Currently, there is a negative view of freestanding emergency rooms (FSERs) in the state of Texas due to the concept of balance billing. Many patients believe that FSERs balance bill their patients since many of them are out-of-network with many of the large insurance carriers. While many FSERs do in fact practice balance billing, there are many others that do not. Instead, there are some FSERs that bill their patients according to the allowed amount determined by the insurance carrier. However, for those patients that have been balance billed, there is now a way for them to fight this.
First, in order to understand what balance billing is, one must understand what an “allowed amount” is. As a healthcare provider, when you submit a claim to an insurance carrier if the claim totals $1,000 and the insurance carrier approves $500 of the charges, this $500 would be considered the allowed amount. The allowed amount can be a combination of a payment from the insurance carrier, as well as any amount applied to the patient’s responsibility (deductible, coinsurance, etc.) according to the patient’s current insurance plan. As an out-of-network provider, you have the right to bill the patient above the $500 allowed amount up to the full charge amount of $1,000. Billing the patient for any remaining amount above the allowed amount is considered balance billing. Earlier this year, the Texas legislature approved SB 507, which gives patients a course of action when they are balance billed by an out-of-network provider.

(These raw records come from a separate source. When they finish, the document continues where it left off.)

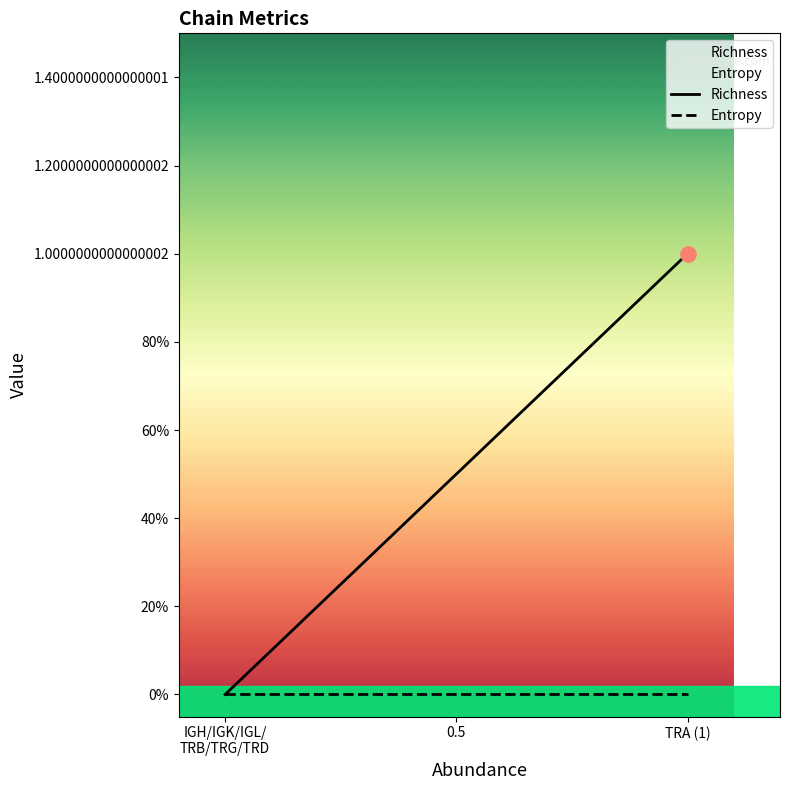

Which series has the largest Y range (max minus min)?

Richness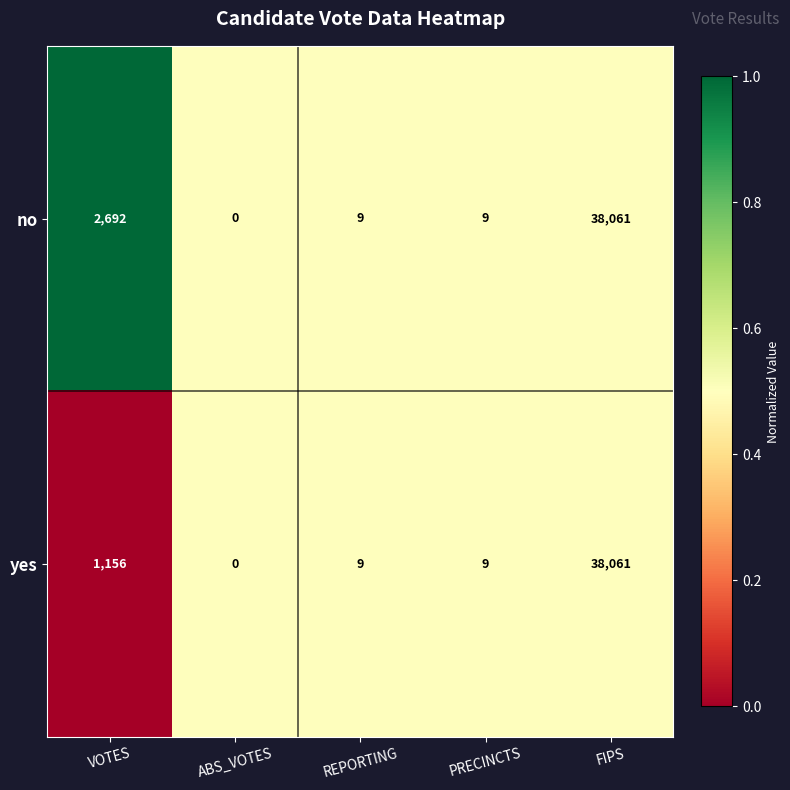

Reading left to right, extract all data points from this chart.

no: VOTES=2692	ABS_VOTES=0	REPORTING=9	PRECINCTS=9	FIPS=38061
yes: VOTES=1156	ABS_VOTES=0	REPORTING=9	PRECINCTS=9	FIPS=38061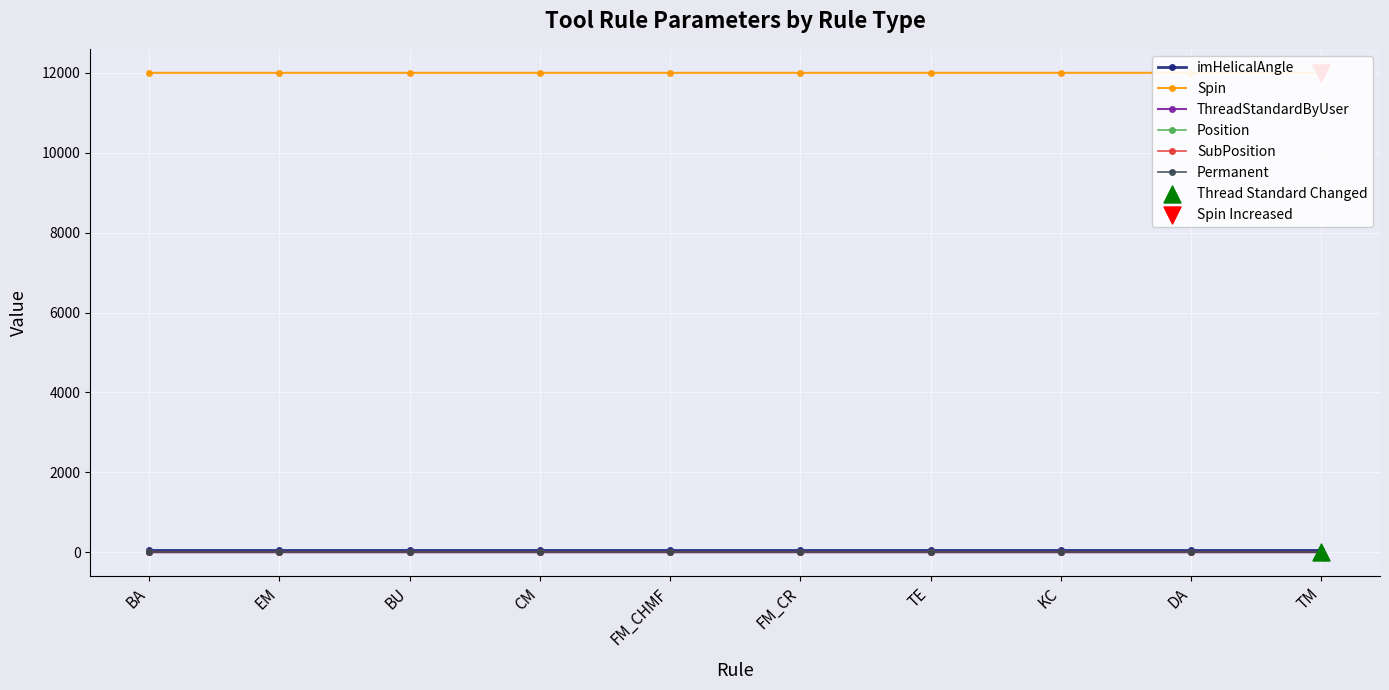

At which category is the sum across all series the highest?

TM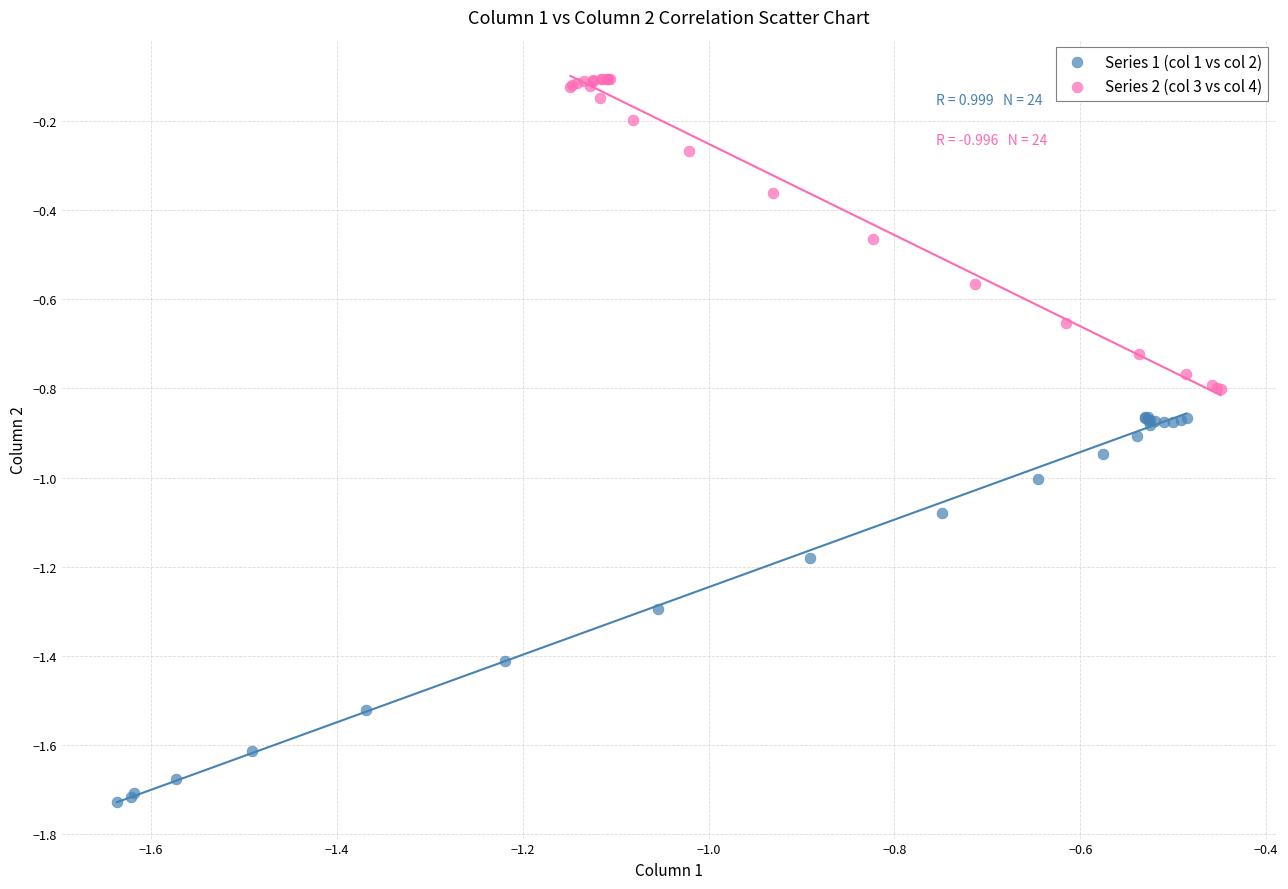

Which series has the widest spread of Y values?

Series 1 (col 1 vs col 2)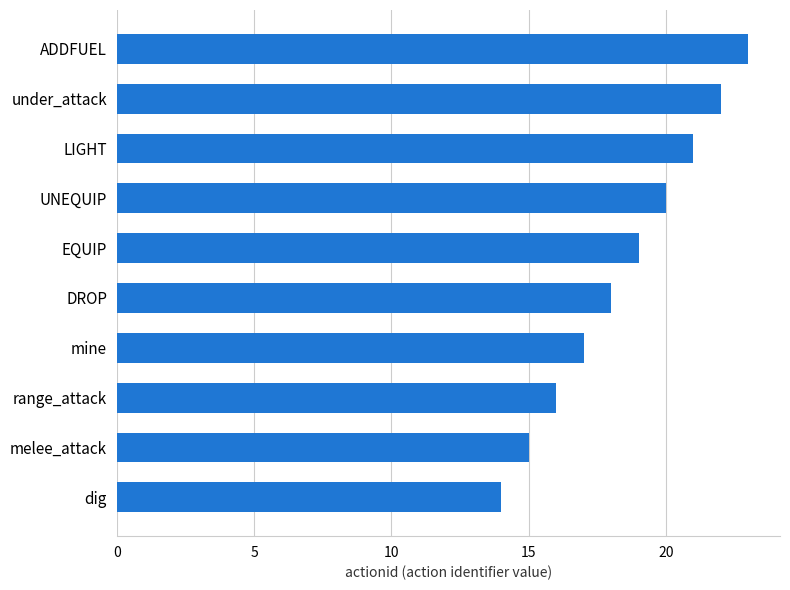

Count the number of data series in this chart.

1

Under SB 507, the Texas Department of Insurance (TDI) expanded their current out-of-network provider mediation program to include services provided at Texas freestanding emergency rooms. This program allows patients to seek mediation between the healthcare provider and insurance carrier if the patient is balance billed, not including any copayment, deductible, or coinsurance amounts. While the healthcare provider and insurance carrier will meet to discuss the bill, the patient’s participation in the mediation is voluntary.
The TDI’s website states that under SB 507, a patient can qualify for mediation if the claim meets the following criteria:
- The patient is insured by a preferred provider organization (PPO), or is covered by the Employees Retirement System of Texas (ERS).
- The patient received medical services from an out-of-network hospital-based physician.
- The hospital in which services were rendered is a preferred provider under the patient’s preferred provider benefit plan.
- The patient was seen on or after September 1st, 2015 and was balance billed in excess of $1,000, or the patient was seen on or after January 1st, 2018 and was balanced billed in excess of $500.
According to TDI, the goal of the mediation will be to reach an agreement on the amount charged by the provider, the amount paid by the insurance, and the amount due from the patient. If the mediation is unsuccessful, the patient can also attempt to resolve the claim in court. Also, while the mediation is taking place, the healthcare provider cannot attempt to collect any portion of the balance billed amount from the patient until the mediation ends or the mediation request is withdrawn.